Mas, ao final do curso, descobriu que tinha alergia a pelo de animais, o que tornou inviável sua continuidade na clínica onde atuava. “Eu sou médico, bacharel em medicina veterinária, me formei em 2013, só que de 2011 pra cá, eu desenvolvi tanta alergia, que eu não posso exercer a veterinária […] Eu só atendi uma clínica até hoje, depois que eu me formei. Mas eu tive várias crises que tive que parar de trabalhar na clínica. E aí eu atendi a domicílio, só que, mesmo atendendo a domicílio, as crises, elas sempre vão e voltam”, explica.
Foi então que ele decidiu ressuscitar seu sonho de ser médico. Sem recursos para pagar cursos preparatórios, conseguiu bolsas de estudo em instituições particulares na capital.
“Em 2014 eu voltei pro cursinho. Fui lá no colégio, eles reativaram a minha bolsa e foram mais nove anos. Nove anos de muita luta, de muita dedicação. Graças a Deus, consegui ser aprovado em duas universidades federais”, relembra o estudante.
Aluísio destaca que durante o período de estudos, passava horas em um quarto cheio de livros, apostilas e cadernos. A luta contra o cansaço da rotina exigiu algumas medidas incomuns.
“Tinha dia que eu chegava em casa, que estava tão cansado, mas tinha que estudar, e a gente tinha uma bacia de água gelada. Eu colocava essa bacia debaixo da mesa e enfiava os pés dentro para não dormir.

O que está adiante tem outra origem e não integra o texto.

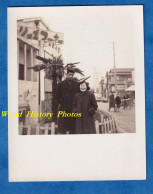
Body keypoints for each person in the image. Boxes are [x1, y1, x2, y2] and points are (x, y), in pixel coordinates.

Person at [57, 68, 79, 134]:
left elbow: (78, 95)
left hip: (73, 108)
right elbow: (57, 96)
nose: (71, 76)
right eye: (69, 74)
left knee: (73, 128)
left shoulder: (76, 84)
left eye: (72, 75)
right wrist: (61, 102)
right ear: (66, 75)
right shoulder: (61, 84)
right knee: (63, 127)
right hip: (64, 108)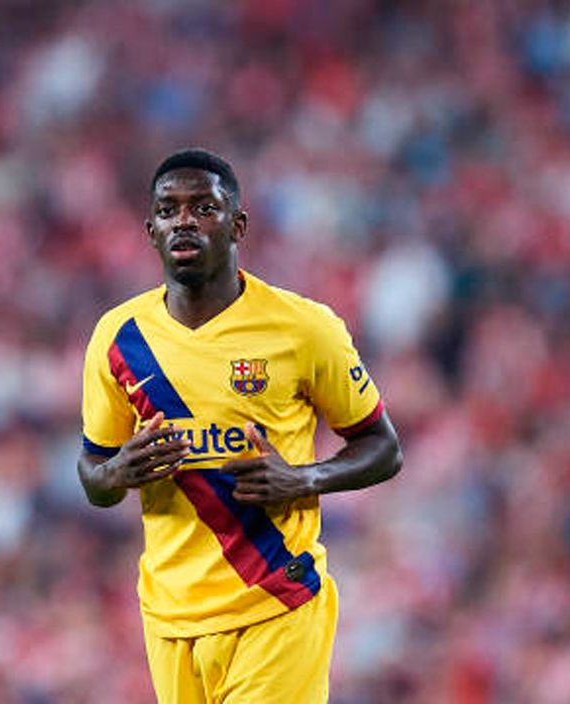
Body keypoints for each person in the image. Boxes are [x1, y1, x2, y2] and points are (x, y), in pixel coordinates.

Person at [77, 148, 402, 703]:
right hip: (170, 616)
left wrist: (306, 478)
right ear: (150, 230)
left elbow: (383, 447)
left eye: (204, 207)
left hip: (275, 600)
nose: (184, 220)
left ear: (238, 225)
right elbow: (92, 473)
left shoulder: (303, 328)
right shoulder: (117, 338)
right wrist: (116, 473)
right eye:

Quando a água não resolvia mais, eu pegava o livro e estudava em pé, andando no quarto, de um lado para o outro, para não dormir”, diz.
E depois de tantas tentativas, veio a aprovação. O estudante de medicina já tem uma meta traçada para quando se tornar o “Doutor Aluísio”. O seu início no curso de medicina não foi apenas uma vitória pessoal, mas uma conquista coletiva, com o apoio e torcida de toda a sua família.
“Na hora que aconteceu que saiu o resultado que tinha passado, parece que a gente não estava acreditando porque parecia que era algo impossível de acontecer”, diz. “Me deparar com o resultado foi assim, um choque, um choque de realidade”, continua.
Hoje, acompanhado da esposa Maria Iraci e do filho Davi, Aluísio continua escrevendo sua trajetória. “Quem não vive e não suporta processo, jamais vai viver propósito […] cada um tem o seu momento, cada um tem a sua luta. A gente não pode ficar comparando, ‘mas a luta de…’, não, tudo é a vida. Cada um tem a sua realidade. Viva a sua realidade, viva a sua luta, viva o seu processo, você vai viver o seu propósito”, finaliza.